My Crowd, by Charles Addams (Firestone, $10.95). Long before Gary Larson, there was Charles Addams, the grandmaster of a cartoon humor that blends the ghoulish, the satirical and the cozy. A witch buys a broom at a general store, saying "You needn't wrap it. I'll ride it home." Parents tell their babysitter: "We won't be late, Miss Weems. Get the children to bed around eight, and keep your back to the wall at all times." Santa looks out at his elves, sitting around a wooden table, and says "I've been thinking. This year, instead of giving everything away, why don't we charge a little something?"
Bones of the Moon, by Jonathan Carroll (Avon, $7.95). Admirers of Carroll's two sleek novels of the supernatural, Sleeping in Flame and A Child Across the Sky, know that those books -- though independent works -- are the second and third volumes of a loosely linked sequence that begins with Bones of the Moon. Here a young woman named Cullen James suffers from strange dreams in which she goes on a quest for the magical "bones of the moon" in the company of a son she never had. Gradually, the realm of Rondua begins to impinge on Cullen's real world, bringing grave danger to those she loves.
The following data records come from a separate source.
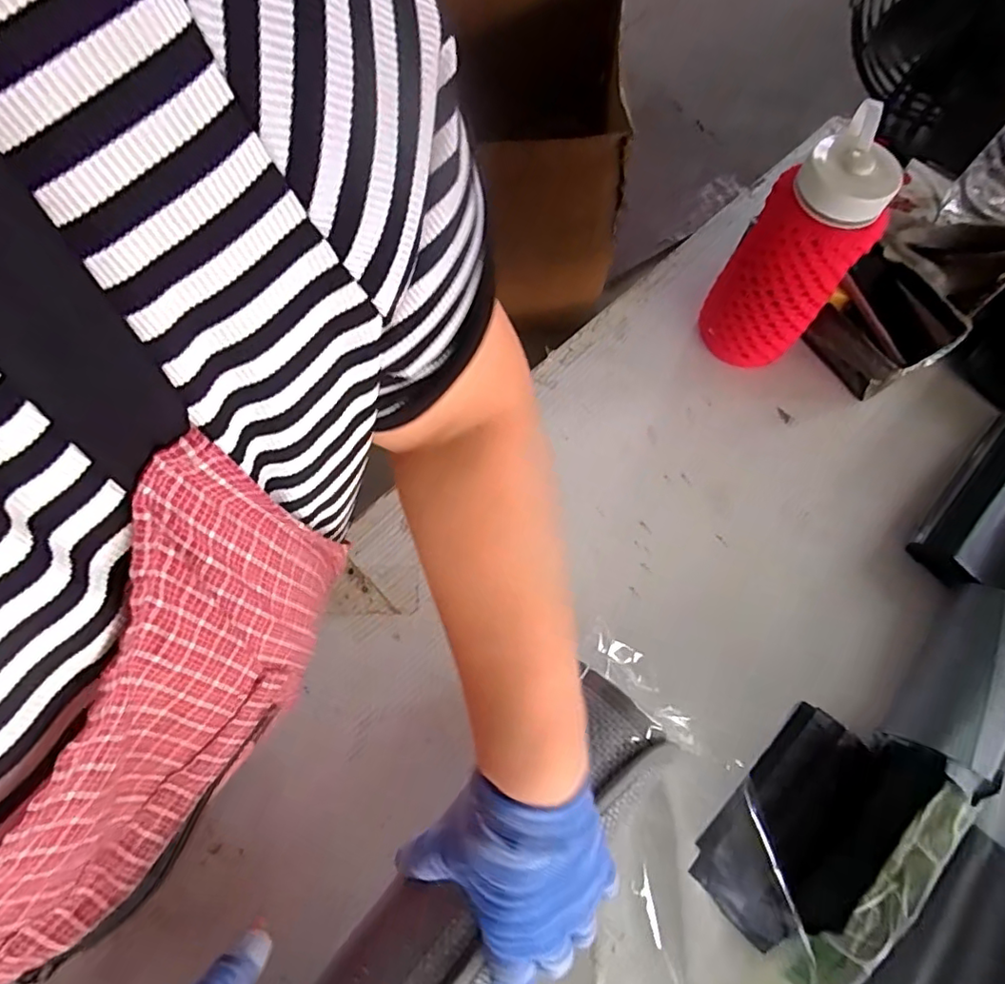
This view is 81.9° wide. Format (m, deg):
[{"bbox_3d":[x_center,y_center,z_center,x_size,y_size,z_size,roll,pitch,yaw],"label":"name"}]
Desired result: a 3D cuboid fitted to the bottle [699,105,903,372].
[{"bbox_3d":[0.259,-0.211,0.528,0.096,0.210,0.100,34,71,11],"label":"bottle"}]

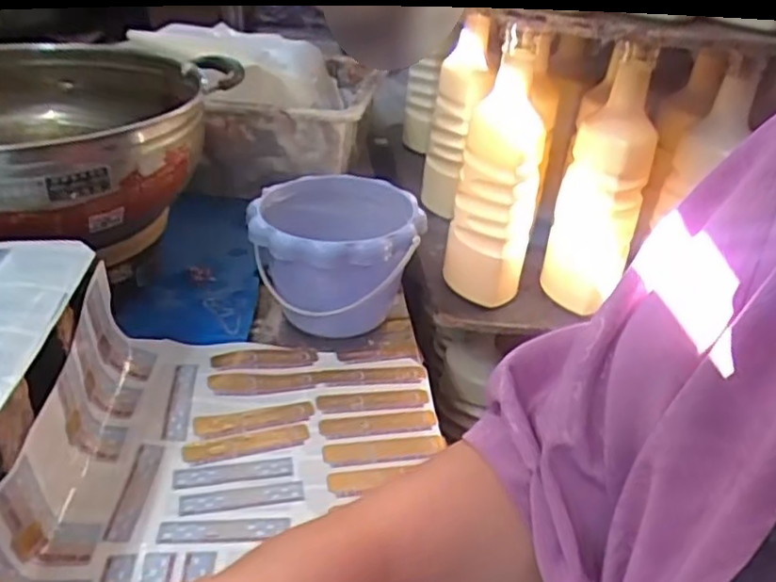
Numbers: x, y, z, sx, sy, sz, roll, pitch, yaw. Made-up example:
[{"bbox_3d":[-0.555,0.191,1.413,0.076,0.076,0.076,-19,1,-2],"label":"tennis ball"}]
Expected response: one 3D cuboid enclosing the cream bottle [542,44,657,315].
[{"bbox_3d":[0.201,-0.100,0.630,0.075,0.231,0.067,17,32,18],"label":"cream bottle"}]

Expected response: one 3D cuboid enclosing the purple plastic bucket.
[{"bbox_3d":[-0.049,-0.028,0.661,0.155,0.119,0.162,5,30,-3],"label":"purple plastic bucket"}]

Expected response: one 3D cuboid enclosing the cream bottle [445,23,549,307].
[{"bbox_3d":[0.105,-0.111,0.637,0.074,0.242,0.090,12,31,10],"label":"cream bottle"}]

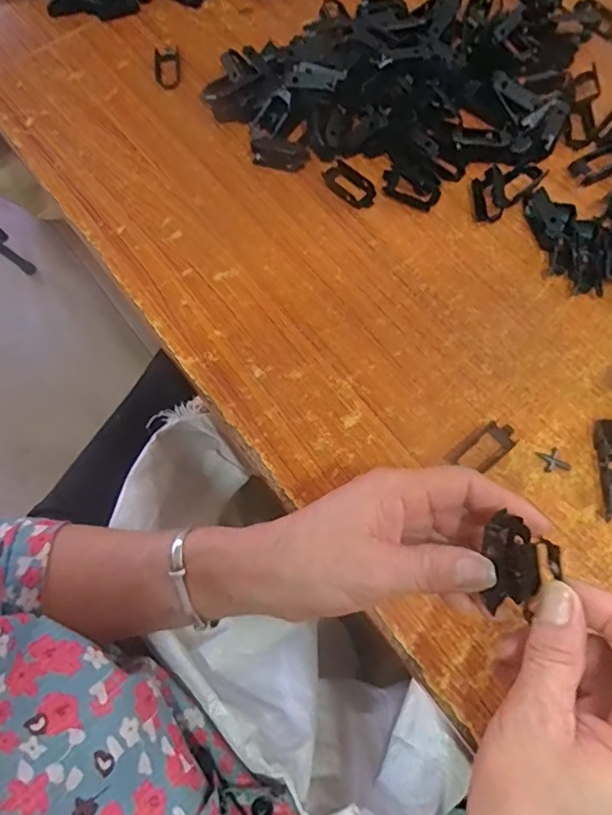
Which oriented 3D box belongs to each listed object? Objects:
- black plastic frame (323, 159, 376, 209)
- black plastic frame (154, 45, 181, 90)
[{"bbox_3d":[0.037,-0.187,0.464,0.027,0.007,0.050,-39,71,-12],"label":"black plastic frame"},{"bbox_3d":[-0.134,-0.328,0.534,0.023,0.011,0.046,-6,68,1],"label":"black plastic frame"}]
Drugstore Cowboy, by James Fogle (Delta, $9.95). This is the story of Bob Hughes -- "one of the . . . most notorious dope-fiend drugstore cowboys on the entire West Coast, including Alaska" -- and his rag-tag band of traveling drug addicts. They begin in Portland, Ore., until a cop who is determined to bust Hughes forces them on the road. They skip from town to town and motel to motel, rendezvousing with caches of drugs they have sent ahead by Greyhound bus. Author James Fogle, currently imprisoned for robbery and parole violations, has lived the life he depicts here. The book was also the basis for a wonderful little film starring Matt Dillon.
A World Unsuspected: Portraits of Southern Childhood, edited and with an introduction by Alex Harris (Penguin, $8.95). The first of a number of "documentary books" in the Lyndhurst Series on the South, this is a collection of essays, with photographs, where 11 Southern writers remember their upbringing. Among them are Barry Hannah, Robb Forman Dew, Josephine Humphreys, Al Young and James Alan McPherson. In one stirring passage, McPherson tells how his father, an electrician, once made him ground himself by holding onto a faucet in the bathroom. His father then took his hand and stuck his own finger into a light socket. "If I had let go of the faucet, both of us would have died," McPherson writes. "If I had let go of his hand, he would have died. That day, I know now, my father was trying to regain my trust."
The Civil War Notebook of Daniel Chisholm: A Chronicle of Daily Life in the Union Army, 1864-1865, edited by W. Springer Menge and J. August Shimrak (Ballantine Books, $9.95). A soldier at 19, Daniel Chisholm fought in some of the final battles of the Civil War from 1864-65. Once the war was over and he had returned home to Uniontown, Pa., he transcribed a friend's war diary into a notebook. Chisholm also collected and transcribed some of his own letters and those of his brother, Alex. Together with a company roster that Chisholm compiled, and an excerpt from the diary of a Union prisoner of war, the diary and letters provide "a capsule history of the last 15 months of the American Civil War in Virginia."
The Oxford Illustrated History of English Literature, edited by Pat Rogers (Oxford, $17.95). In the past few years Peter Conrad and Alastair Fowler have both written histories of English literature, with the attendant advantages of a one-man show: a consistent style, room for idiosyncrasy, the tracing out of themes over time. Still, no one can know all periods of Eng lit equally, which makes for one advantage of this beautifully produced volume by divers hands; another is its lavish use of illustration, including portraits of authors, maps, paintings, photographs and much else pertaining to the literary life. Each traditional period receives treatment by a specialist -- e.g., J.A. Burrow on old and middle English, Bernard Bergonzi and Martin Dodsworth on the 20th century -- and is supplemented with first-rate guides to further reading.